What rental yard? The one around here all the stuff is junk. Rented a Gehl with auger, durring the first hole the cab was covered in hydro fluid, needed new coupler, they wouldn't come out to fix, we ended up going out & buying the parts and fixing it. Then the following day when our guy got there it had a flat tire, took it(tire) to reapair place(thought we ran over somthing), tire place said tire was dryrotted beyond repair, we call repair yard they wanted it tubed, tire was $ 40 more. For all these problems all they did was give charge us for one day instead of 1 day, we had it for 1 1/2 because of all the BS, and we had to pay for all the repairs. The othe time I rented a bed shaper from them, called a week in advance, I got there, the machine wouldn't start, took them 1 1/2 hours to get it running. Then when I was using it the blade wouldn't stop spinning, when I turned the blade off. This was a hydro drive unit (around 150 lbs), I had to push it on trailer with a mower. Stll got charged for the time I had it.
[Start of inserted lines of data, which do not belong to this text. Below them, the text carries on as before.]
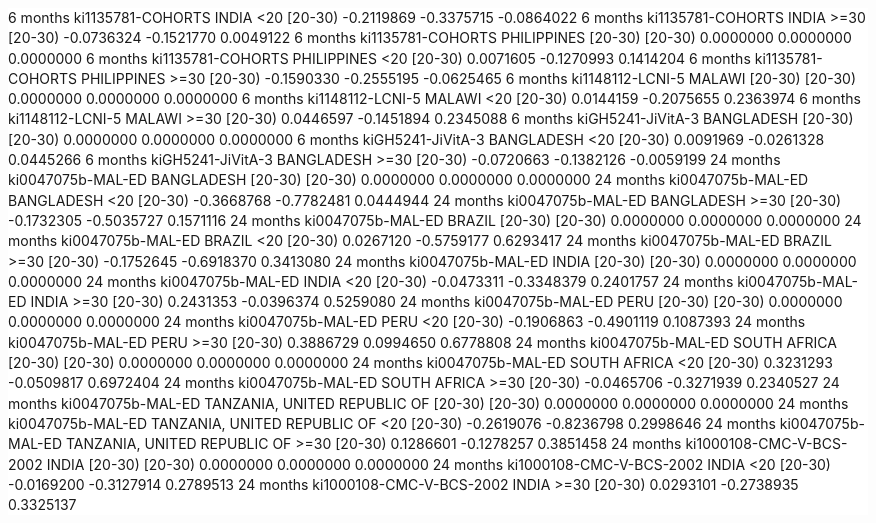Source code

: 6 months    ki1135781-COHORTS          INDIA                          <20                  [20-30)           -0.2119869   -0.3375715   -0.0864022
6 months    ki1135781-COHORTS          INDIA                          >=30                 [20-30)           -0.0736324   -0.1521770    0.0049122
6 months    ki1135781-COHORTS          PHILIPPINES                    [20-30)              [20-30)            0.0000000    0.0000000    0.0000000
6 months    ki1135781-COHORTS          PHILIPPINES                    <20                  [20-30)            0.0071605   -0.1270993    0.1414204
6 months    ki1135781-COHORTS          PHILIPPINES                    >=30                 [20-30)           -0.1590330   -0.2555195   -0.0625465
6 months    ki1148112-LCNI-5           MALAWI                         [20-30)              [20-30)            0.0000000    0.0000000    0.0000000
6 months    ki1148112-LCNI-5           MALAWI                         <20                  [20-30)            0.0144159   -0.2075655    0.2363974
6 months    ki1148112-LCNI-5           MALAWI                         >=30                 [20-30)            0.0446597   -0.1451894    0.2345088
6 months    kiGH5241-JiVitA-3          BANGLADESH                     [20-30)              [20-30)            0.0000000    0.0000000    0.0000000
6 months    kiGH5241-JiVitA-3          BANGLADESH                     <20                  [20-30)            0.0091969   -0.0261328    0.0445266
6 months    kiGH5241-JiVitA-3          BANGLADESH                     >=30                 [20-30)           -0.0720663   -0.1382126   -0.0059199
24 months   ki0047075b-MAL-ED          BANGLADESH                     [20-30)              [20-30)            0.0000000    0.0000000    0.0000000
24 months   ki0047075b-MAL-ED          BANGLADESH                     <20                  [20-30)           -0.3668768   -0.7782481    0.0444944
24 months   ki0047075b-MAL-ED          BANGLADESH                     >=30                 [20-30)           -0.1732305   -0.5035727    0.1571116
24 months   ki0047075b-MAL-ED          BRAZIL                         [20-30)              [20-30)            0.0000000    0.0000000    0.0000000
24 months   ki0047075b-MAL-ED          BRAZIL                         <20                  [20-30)            0.0267120   -0.5759177    0.6293417
24 months   ki0047075b-MAL-ED          BRAZIL                         >=30                 [20-30)           -0.1752645   -0.6918370    0.3413080
24 months   ki0047075b-MAL-ED          INDIA                          [20-30)              [20-30)            0.0000000    0.0000000    0.0000000
24 months   ki0047075b-MAL-ED          INDIA                          <20                  [20-30)           -0.0473311   -0.3348379    0.2401757
24 months   ki0047075b-MAL-ED          INDIA                          >=30                 [20-30)            0.2431353   -0.0396374    0.5259080
24 months   ki0047075b-MAL-ED          PERU                           [20-30)              [20-30)            0.0000000    0.0000000    0.0000000
24 months   ki0047075b-MAL-ED          PERU                           <20                  [20-30)           -0.1906863   -0.4901119    0.1087393
24 months   ki0047075b-MAL-ED          PERU                           >=30                 [20-30)            0.3886729    0.0994650    0.6778808
24 months   ki0047075b-MAL-ED          SOUTH AFRICA                   [20-30)              [20-30)            0.0000000    0.0000000    0.0000000
24 months   ki0047075b-MAL-ED          SOUTH AFRICA                   <20                  [20-30)            0.3231293   -0.0509817    0.6972404
24 months   ki0047075b-MAL-ED          SOUTH AFRICA                   >=30                 [20-30)           -0.0465706   -0.3271939    0.2340527
24 months   ki0047075b-MAL-ED          TANZANIA, UNITED REPUBLIC OF   [20-30)              [20-30)            0.0000000    0.0000000    0.0000000
24 months   ki0047075b-MAL-ED          TANZANIA, UNITED REPUBLIC OF   <20                  [20-30)           -0.2619076   -0.8236798    0.2998646
24 months   ki0047075b-MAL-ED          TANZANIA, UNITED REPUBLIC OF   >=30                 [20-30)            0.1286601   -0.1278257    0.3851458
24 months   ki1000108-CMC-V-BCS-2002   INDIA                          [20-30)              [20-30)            0.0000000    0.0000000    0.0000000
24 months   ki1000108-CMC-V-BCS-2002   INDIA                          <20                  [20-30)           -0.0169200   -0.3127914    0.2789513
24 months   ki1000108-CMC-V-BCS-2002   INDIA                          >=30                 [20-30)            0.0293101   -0.2738935    0.3325137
They have since been bought by United Rentals, I don't know if the stuff is any better, I avoid them as much as possible.


----------



## kountryscape (Jan 27, 2000)

*rental*

I just bought a slit seeder, sod cutter, detacher,lawn roller ,honda tiller , jumping jack,chipper on trailer,gandy drop spreader,etc. at a united rentals auction talk about a haul. everything has a honda on it and runs. i think united has some nice stuff, since the shop just got fuller. spent 900.00 on everything not bad. sod cutter is my best purchase 110.00 not 2500 new its a ryan.

jarrett morgan


----------



## Michael F (Oct 18, 2000)

As I stated in previous post, United bougt the yard sice I had rented fromthem, I don't know about the stuff now.


----------



## cat320 (Aug 25, 2000)

Mike I would of never fixed there problems they didn't give you any break on price because your time is valuable.You should of took them to court for renting substab=ndard equipment and not being safe.But if united or Nations rent bought them out they keep up there equipment or it's no older than 2years.


----------



## Scag48 (Jul 10, 2000)

MLI-I would have to agree with digger, go for HP and bucket size. What kind of work will you be doing with it? I don't own a Bobcat but I would look into an 873. It has the vertical boom design like the 773 only with the bigger bucket and more HP. Seems to me that's what you need. Let us know what kind of work you will be doing and we can help you a little more. Good luck.


----------